Resident birds, having hidden away for almost a quarter of the year, will slowly but surely venture out to the open stretches, meaning you are more likely to see them at your feeders and in your yards or out in the sky on a walk. Birds like Eurasian jays in Europe and any resident Eastern phoebes and chickadees in the US will begin to appear on the edges of settlements to see what the new season has to offer.
3. Distant drummers
Remaining in the forests, as March passes, a familiar and much-missed sound penetrates the dense, wooded atmosphere – the rapid, earnest and bewitching drumming of the woodpeckers.

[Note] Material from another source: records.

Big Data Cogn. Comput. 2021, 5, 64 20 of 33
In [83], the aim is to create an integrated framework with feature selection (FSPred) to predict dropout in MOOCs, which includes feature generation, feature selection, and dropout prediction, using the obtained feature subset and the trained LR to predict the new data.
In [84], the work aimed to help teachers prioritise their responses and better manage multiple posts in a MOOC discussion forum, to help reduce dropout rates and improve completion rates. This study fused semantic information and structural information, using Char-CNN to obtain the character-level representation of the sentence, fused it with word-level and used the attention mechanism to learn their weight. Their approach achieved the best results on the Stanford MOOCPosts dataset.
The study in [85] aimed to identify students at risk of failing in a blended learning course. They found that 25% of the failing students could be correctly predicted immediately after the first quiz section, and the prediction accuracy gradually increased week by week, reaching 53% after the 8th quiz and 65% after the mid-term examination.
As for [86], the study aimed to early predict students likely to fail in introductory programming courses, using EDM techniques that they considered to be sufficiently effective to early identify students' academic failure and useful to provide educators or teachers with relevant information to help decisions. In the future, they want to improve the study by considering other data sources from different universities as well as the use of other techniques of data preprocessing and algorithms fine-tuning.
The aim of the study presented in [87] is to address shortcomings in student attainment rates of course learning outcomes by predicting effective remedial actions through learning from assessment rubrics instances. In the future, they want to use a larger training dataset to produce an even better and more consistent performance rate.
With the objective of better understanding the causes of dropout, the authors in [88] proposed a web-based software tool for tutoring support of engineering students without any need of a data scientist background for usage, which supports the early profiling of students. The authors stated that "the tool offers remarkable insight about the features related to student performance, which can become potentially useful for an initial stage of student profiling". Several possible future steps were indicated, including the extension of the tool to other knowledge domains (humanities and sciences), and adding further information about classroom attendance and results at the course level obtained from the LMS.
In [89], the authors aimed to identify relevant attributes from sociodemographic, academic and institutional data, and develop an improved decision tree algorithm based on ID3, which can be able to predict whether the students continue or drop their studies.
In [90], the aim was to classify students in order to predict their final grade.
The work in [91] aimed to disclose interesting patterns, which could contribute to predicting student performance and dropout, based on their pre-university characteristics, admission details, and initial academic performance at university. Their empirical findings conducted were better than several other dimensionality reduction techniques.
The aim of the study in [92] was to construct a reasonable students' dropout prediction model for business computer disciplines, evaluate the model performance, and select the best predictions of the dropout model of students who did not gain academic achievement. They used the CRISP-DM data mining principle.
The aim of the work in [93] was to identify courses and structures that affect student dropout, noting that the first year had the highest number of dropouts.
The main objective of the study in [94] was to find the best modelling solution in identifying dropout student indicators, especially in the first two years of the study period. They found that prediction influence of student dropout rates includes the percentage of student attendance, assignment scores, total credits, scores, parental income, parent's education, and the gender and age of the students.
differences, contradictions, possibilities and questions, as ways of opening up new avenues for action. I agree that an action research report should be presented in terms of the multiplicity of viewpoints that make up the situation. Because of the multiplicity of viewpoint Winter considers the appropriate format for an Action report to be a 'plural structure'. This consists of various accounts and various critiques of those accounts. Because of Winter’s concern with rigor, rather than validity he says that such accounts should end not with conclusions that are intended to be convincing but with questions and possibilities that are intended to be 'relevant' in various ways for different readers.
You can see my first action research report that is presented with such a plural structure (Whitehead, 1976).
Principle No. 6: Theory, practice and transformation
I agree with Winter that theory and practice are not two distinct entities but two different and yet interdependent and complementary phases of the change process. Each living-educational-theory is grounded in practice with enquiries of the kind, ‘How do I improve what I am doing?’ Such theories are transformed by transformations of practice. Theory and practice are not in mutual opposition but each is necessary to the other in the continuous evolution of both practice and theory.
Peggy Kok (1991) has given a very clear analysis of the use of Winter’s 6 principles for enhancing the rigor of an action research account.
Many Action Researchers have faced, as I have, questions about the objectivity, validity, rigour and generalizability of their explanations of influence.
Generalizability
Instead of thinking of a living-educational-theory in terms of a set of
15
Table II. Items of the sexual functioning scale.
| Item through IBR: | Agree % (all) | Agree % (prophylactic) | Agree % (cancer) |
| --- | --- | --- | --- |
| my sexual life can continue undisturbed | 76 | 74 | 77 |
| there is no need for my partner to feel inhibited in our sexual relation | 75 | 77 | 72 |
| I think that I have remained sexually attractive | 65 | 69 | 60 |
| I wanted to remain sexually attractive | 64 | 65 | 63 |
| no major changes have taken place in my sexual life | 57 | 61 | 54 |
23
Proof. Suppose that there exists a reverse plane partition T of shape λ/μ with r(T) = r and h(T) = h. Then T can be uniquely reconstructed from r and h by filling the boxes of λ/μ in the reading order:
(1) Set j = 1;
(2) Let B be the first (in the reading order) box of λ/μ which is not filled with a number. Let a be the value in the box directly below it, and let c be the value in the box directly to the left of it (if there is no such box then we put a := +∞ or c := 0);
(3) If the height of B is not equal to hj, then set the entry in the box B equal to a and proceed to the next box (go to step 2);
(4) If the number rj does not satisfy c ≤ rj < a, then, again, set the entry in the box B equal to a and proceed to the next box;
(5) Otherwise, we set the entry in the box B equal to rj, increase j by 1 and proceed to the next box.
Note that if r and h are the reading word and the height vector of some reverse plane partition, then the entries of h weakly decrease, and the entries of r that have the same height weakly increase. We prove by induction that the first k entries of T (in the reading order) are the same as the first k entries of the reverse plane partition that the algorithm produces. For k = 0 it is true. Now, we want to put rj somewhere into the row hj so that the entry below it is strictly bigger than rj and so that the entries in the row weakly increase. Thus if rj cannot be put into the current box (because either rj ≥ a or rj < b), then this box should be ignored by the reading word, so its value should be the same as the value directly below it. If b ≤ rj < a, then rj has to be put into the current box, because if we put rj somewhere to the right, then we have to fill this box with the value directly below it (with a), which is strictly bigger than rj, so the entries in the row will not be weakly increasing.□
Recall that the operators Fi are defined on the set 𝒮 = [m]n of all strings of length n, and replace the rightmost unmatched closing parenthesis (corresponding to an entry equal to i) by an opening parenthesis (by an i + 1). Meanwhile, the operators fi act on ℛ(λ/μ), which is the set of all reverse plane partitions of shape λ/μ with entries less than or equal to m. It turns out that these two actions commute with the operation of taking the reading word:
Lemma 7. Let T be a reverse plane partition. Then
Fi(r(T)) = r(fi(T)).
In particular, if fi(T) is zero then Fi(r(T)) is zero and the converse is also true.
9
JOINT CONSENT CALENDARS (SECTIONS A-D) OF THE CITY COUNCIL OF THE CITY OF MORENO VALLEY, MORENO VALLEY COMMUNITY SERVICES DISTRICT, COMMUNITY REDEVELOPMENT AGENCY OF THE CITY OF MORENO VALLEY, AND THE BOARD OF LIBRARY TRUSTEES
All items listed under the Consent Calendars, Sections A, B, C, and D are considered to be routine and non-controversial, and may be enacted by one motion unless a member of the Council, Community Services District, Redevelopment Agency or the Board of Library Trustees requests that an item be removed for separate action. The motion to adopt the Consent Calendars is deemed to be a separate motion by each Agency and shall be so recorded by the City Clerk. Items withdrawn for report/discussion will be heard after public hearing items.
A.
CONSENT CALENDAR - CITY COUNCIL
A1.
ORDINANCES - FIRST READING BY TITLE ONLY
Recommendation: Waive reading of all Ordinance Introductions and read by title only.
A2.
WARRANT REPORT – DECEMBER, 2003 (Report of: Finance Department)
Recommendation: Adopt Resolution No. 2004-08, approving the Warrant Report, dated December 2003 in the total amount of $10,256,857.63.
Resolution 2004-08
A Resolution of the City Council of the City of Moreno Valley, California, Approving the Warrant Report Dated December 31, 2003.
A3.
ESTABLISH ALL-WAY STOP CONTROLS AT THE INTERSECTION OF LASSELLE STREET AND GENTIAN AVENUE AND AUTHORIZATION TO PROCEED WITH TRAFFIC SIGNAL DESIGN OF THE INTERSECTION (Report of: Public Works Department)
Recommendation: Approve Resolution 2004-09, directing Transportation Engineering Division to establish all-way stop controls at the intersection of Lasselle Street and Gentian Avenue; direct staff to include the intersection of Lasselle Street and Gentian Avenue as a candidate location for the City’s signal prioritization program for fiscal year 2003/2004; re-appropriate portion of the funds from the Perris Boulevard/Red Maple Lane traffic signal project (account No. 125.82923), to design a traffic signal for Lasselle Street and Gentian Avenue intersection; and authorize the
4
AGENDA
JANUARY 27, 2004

Spring is mating season after all, and it’s time to show others this is your spot.
Great and Lesser spotted woodpeckers in the UK and Europe, and in the US, downy, hairy and pileated woodpeckers will all be hammering out their presence to affirm their territory. Once a safe and secure spot is established, the courting rituals can commence.
4. A cuckoo calls
Although in decline like much of the world’s bird species, common cuckoos in the UK and Europe still hold their place in the hearts of many as the first true sign of spring. These brood parasites will soon start searching for someone else’s nest to leave their eggs in as April comes and goes and will call out their namesake as they attract a mate.
The 14th of April, St. Tiburtius Day, is traditionally the first day to hear a cuckoo call according to Rudyard Kipling in his poem The Cuckoo’s Song, although of course this date varies across the continent.
5. Chorus line and songtime
While darkness still hugs the early hours, the birds know something is coming. Should you find yourself stirring around 4am in early to mid-March, steel yourself and venture out of the house in something warm and listen – the faint chirping and chattering of birds waking up can be heard. The first ones warm their vocal cords up about an hour before sunrise, and as the weeks pass, more and more birds join in until there is a veritable cacophony of birdsong as day breaks in May.
International Dawn Chorus Day first materialized as an unconventional birthday treat in 1984 for Chris Baines, a UK naturalist. Everyone had so much fun they did it again the next year, and now thousands of people across the temperate climate regions of the world get themselves up just before dawn on the first Sunday in every May to hear this frankly astounding aural experience.
Birdsong will continue throughout the day as the months march on, reaching its loudest as we head into summer. Some assert that birdsong serves only two functions, to attract a mate and to claim territory, both to ensure a successful breeding season; others say that the birds sing because they can, the same way we do – for the sheer fun of it. If anyone has heard the simply stupendous vocal arrangements of the wood thrush or the nightingale, you’d be hard pressed to deny that enjoyment is involved.
6. The coats of many colors
In the US, one of the most celebrated sights of spring is the molt of the American goldfinch, whose winter coat of drab olive greens is gradually replaced by vibrant lemon, cadmium and of course golden feathers bringing that familiar and splendid sight to our sore eyes. These finches love thistle seed, so place dome in a feeder to bring these vibrant sunny souls to your yard.
Elsewhere all across the world, the changing of winter plumage to spring or breeding plumage is one of the most remarkable events to witness and helps immensely with your ID skills. Waders like Black-tailed godwits change from a dull gray and white to display pumped-up chests of burnt russets and reds; other water birds such as wood ducks, mandarin ducks and mallards all break out their sparkly new multicoloured jackets in spring.
The scarlet tanager and blue grosbeak become just that; some birds sprout long plumes atop their heads when spring comes around, like egrets and herons. If you can identify a male bird in both winter and breeding plumage then you have some knowledge to be proud of right there.